- **Written task**
Using the records below, write out again exactly the lines that begin at the line containing "cutting board: none [612,537,752,561]" and end at the line containing "house plant: none [727,834,865,1084]", and no other lines.

(Material supplied)

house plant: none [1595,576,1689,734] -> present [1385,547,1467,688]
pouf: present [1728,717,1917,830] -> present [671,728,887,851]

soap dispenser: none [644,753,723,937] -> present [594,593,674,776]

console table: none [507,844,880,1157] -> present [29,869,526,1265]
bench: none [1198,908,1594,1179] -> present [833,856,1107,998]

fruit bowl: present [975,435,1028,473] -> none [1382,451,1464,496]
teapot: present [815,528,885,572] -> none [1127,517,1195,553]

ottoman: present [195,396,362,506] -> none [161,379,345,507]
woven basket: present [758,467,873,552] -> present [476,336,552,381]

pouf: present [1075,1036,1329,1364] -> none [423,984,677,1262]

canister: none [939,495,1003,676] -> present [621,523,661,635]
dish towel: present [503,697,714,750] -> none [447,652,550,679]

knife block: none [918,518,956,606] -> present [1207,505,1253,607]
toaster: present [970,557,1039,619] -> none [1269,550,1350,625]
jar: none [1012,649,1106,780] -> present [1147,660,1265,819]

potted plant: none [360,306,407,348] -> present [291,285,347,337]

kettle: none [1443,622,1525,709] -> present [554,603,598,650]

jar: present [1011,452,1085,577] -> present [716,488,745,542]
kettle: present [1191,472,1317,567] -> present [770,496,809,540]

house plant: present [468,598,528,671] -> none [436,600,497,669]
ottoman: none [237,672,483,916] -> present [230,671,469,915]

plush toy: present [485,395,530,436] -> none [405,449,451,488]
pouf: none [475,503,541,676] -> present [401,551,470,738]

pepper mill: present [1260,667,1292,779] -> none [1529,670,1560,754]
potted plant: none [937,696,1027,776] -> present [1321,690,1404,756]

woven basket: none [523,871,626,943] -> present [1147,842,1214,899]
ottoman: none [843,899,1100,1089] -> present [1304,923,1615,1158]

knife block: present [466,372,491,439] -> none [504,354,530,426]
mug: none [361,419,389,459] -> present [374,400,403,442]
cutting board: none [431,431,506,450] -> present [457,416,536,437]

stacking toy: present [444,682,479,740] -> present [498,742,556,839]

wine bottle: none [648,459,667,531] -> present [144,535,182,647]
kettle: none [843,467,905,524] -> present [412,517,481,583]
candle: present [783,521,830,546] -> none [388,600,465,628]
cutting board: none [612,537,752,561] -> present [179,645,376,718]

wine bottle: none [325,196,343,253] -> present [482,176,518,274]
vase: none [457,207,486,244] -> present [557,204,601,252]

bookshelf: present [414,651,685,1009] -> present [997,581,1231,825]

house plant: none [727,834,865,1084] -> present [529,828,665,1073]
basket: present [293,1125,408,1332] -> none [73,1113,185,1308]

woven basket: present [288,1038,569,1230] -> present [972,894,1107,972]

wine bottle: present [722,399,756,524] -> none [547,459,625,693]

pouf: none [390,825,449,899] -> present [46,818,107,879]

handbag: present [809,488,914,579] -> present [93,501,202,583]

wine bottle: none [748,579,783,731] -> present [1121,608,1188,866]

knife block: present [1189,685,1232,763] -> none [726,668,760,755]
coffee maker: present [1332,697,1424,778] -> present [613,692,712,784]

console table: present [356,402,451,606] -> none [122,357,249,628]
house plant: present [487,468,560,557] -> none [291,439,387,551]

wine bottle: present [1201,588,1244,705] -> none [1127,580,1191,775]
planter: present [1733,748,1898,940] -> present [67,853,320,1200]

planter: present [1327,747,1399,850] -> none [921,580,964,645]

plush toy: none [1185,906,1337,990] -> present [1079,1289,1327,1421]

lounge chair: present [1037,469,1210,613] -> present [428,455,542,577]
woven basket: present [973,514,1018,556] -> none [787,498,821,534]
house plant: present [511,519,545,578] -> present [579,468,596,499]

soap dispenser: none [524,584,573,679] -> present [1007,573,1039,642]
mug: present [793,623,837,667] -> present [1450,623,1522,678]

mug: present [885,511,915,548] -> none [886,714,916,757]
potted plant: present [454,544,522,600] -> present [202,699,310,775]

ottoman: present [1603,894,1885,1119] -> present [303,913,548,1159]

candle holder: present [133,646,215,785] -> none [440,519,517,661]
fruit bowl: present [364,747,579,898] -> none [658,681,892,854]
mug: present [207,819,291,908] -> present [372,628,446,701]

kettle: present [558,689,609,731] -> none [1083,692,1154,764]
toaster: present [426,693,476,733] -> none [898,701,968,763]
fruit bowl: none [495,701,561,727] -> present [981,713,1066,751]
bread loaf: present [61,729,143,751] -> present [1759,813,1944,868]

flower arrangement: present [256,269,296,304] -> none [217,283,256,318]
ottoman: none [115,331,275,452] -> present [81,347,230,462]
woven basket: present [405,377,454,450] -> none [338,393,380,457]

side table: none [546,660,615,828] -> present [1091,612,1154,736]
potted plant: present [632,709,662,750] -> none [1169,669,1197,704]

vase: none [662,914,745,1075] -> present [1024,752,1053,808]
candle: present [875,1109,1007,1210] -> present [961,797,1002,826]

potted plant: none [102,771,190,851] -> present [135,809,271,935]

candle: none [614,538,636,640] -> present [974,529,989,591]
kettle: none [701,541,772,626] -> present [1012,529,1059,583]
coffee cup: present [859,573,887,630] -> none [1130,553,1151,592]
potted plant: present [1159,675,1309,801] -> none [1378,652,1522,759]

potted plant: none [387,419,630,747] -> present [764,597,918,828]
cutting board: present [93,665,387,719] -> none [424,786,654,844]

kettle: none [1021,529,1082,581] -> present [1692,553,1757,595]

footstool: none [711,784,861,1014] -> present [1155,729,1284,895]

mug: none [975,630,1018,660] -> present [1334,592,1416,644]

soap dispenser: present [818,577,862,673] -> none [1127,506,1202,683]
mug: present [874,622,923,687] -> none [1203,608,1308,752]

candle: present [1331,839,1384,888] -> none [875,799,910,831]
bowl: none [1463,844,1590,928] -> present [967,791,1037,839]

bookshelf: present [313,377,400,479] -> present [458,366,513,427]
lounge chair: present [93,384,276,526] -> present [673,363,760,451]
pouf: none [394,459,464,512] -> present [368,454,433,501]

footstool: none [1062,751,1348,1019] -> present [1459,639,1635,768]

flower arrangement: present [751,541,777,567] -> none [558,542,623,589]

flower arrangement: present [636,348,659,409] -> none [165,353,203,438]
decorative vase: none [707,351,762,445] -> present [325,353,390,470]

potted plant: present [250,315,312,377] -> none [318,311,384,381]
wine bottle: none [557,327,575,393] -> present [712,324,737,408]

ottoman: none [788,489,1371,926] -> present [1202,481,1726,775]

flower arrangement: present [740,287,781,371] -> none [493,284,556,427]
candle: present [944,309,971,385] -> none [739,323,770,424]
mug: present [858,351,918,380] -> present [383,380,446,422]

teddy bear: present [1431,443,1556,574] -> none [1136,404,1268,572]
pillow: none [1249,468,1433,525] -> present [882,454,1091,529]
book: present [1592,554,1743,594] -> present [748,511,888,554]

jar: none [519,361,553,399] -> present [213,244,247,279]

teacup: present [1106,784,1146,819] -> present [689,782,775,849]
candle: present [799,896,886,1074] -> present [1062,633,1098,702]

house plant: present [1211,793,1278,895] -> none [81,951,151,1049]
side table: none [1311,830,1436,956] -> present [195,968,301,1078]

(End Material supplied)

- **Expected answer**
cutting board: none [612,537,752,561] -> present [179,645,376,718]

wine bottle: none [325,196,343,253] -> present [482,176,518,274]
vase: none [457,207,486,244] -> present [557,204,601,252]

bookshelf: present [414,651,685,1009] -> present [997,581,1231,825]

house plant: none [727,834,865,1084] -> present [529,828,665,1073]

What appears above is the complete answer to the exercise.